When you convert with crossref_lookup = TRUE (or run a reference module), Metacheck matches each reference against services like CrossRef and stores the retrieved metadata here, keyed by bib_id:

paper$bib_match[, c("bib_id", "service", "doi", "title")] |>
  knitr::kable()

bib_id	service	doi	title
1	crossref	10.1037/0003-066x.54.6.408	The origins of sex differences in human behavior: Evolved dispositions versus social roles.
2	crossref	10.1177/0956797614520714	Retracted: Evil Genius?
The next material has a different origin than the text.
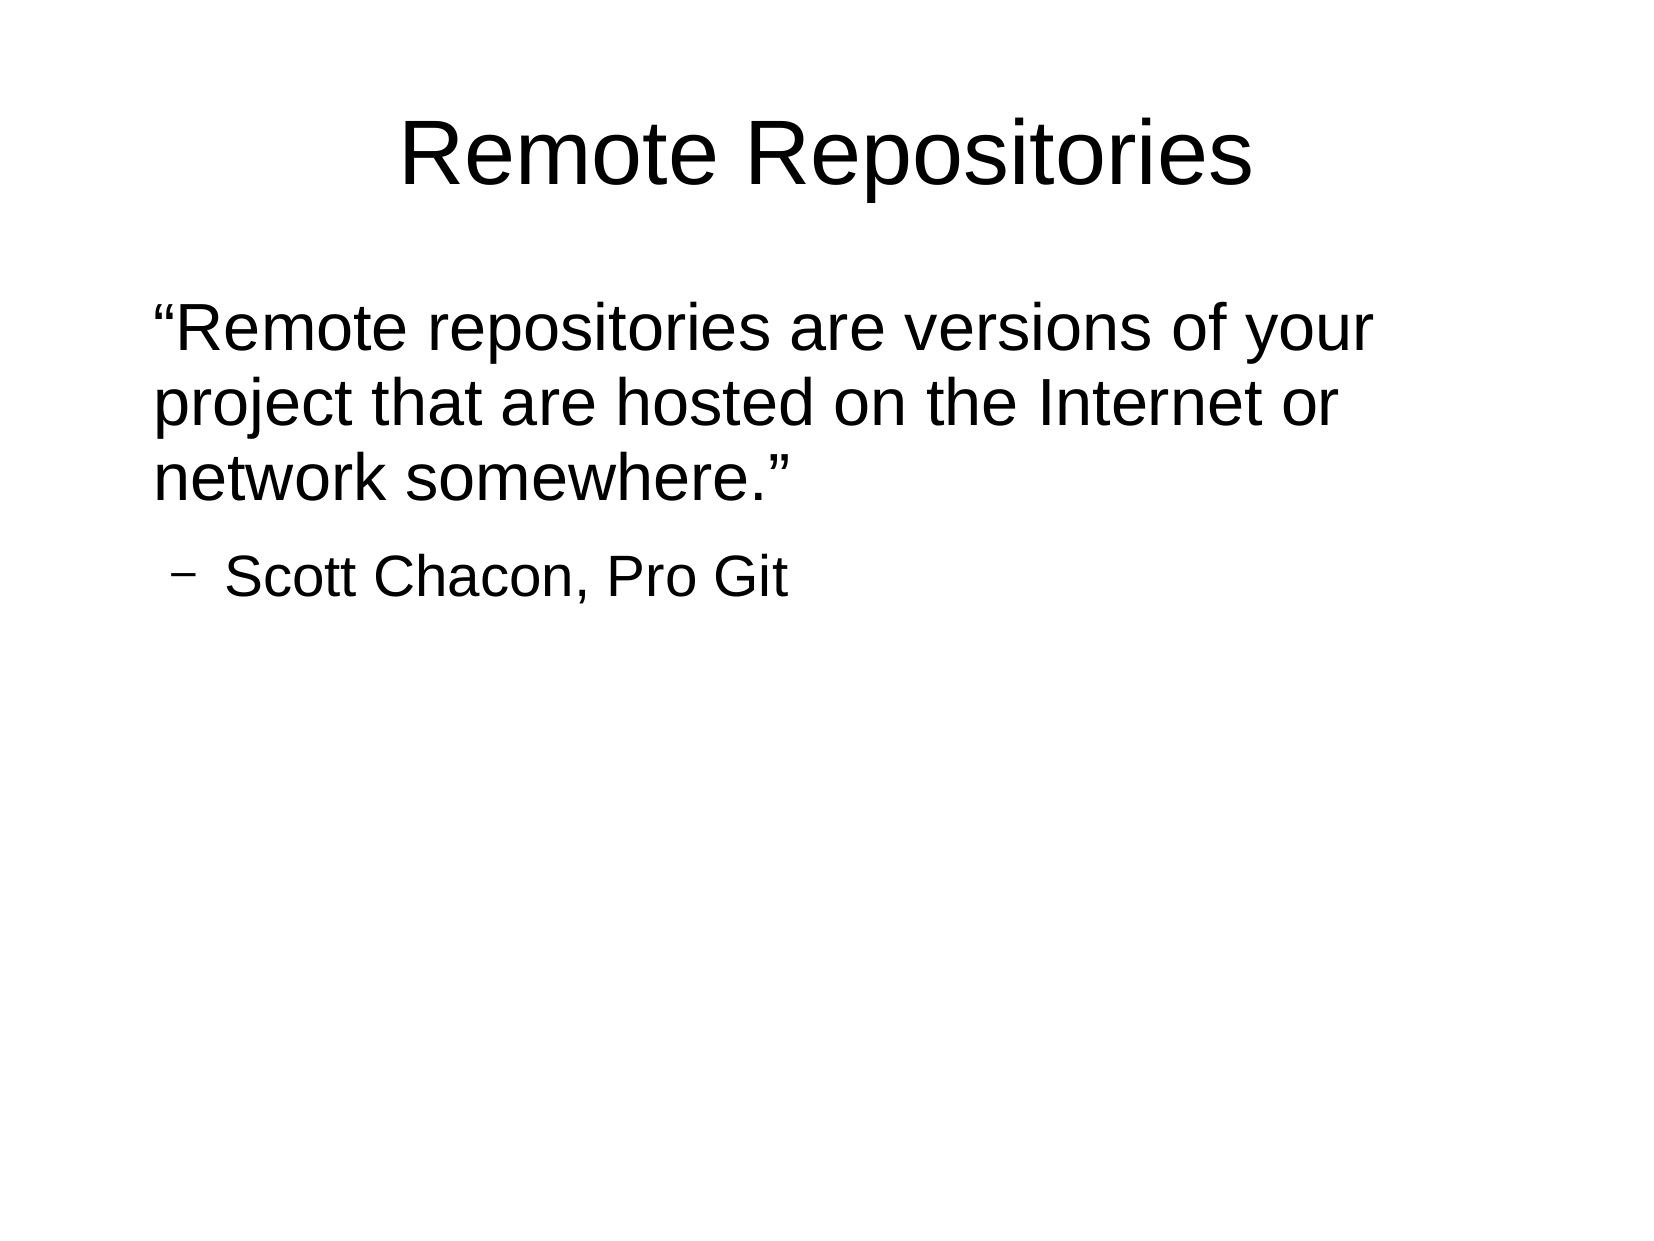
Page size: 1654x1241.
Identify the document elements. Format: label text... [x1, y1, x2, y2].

title Remote Repositories [82, 49, 1571, 257]
list “Remote repositories are versions of your project that are hosted on the Internet or network somewhere.” Scott Chacon, Pro Git [82, 290, 1571, 1010]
How Dishonesty Can Lead to Greater Creativity
3	crossref	10.1177/2515245918770963	Equivalence Testing for Psychological Research: A Tutorial

3.5 Working with a list of papers

A paperlist is simply a list of paper objects — for example the built-in psychsci dataset (250 open-access Psychological Science articles). To pull the same component from every paper into one combined table, use paper_table():

paper_table(psychsci[1:5], "info", c("title", "doi")) |>
  knitr::kable()

title	doi	paper_id
Mirror neurons, originally discovered in macaque monkeys using single-cell recordings, are active when an animal is either performing a particular action or observing another agent performing the same or a similar action (di	10.1177/0956797613520608	0956797613520608
Beyond Gist: Strategic and Incremental Information Accumulation for Scene Categorization	10.1177/0956797614522816	0956797614522816
Serotonin and Social Norms: Tryptophan Depletion Impairs Social Comparison and Leads to Resource Depletion in a Multiplayer Harvesting Game	10.1177/0956797614527830	0956797614527830
Action-Specific Disruption of Perceptual Confidence	10.1177/0956797614557697	0956797614557697
Emotional Vocalizations Are Recognized Across Cultures Regardless of the Valence of Distractors	10.1177/0956797614560771	0956797614560771

Most functions and every module accept either a single paper or a paperlist, so the same code scales from one paper to a whole corpus. See Using the Paper Database Corpora for the available corpora.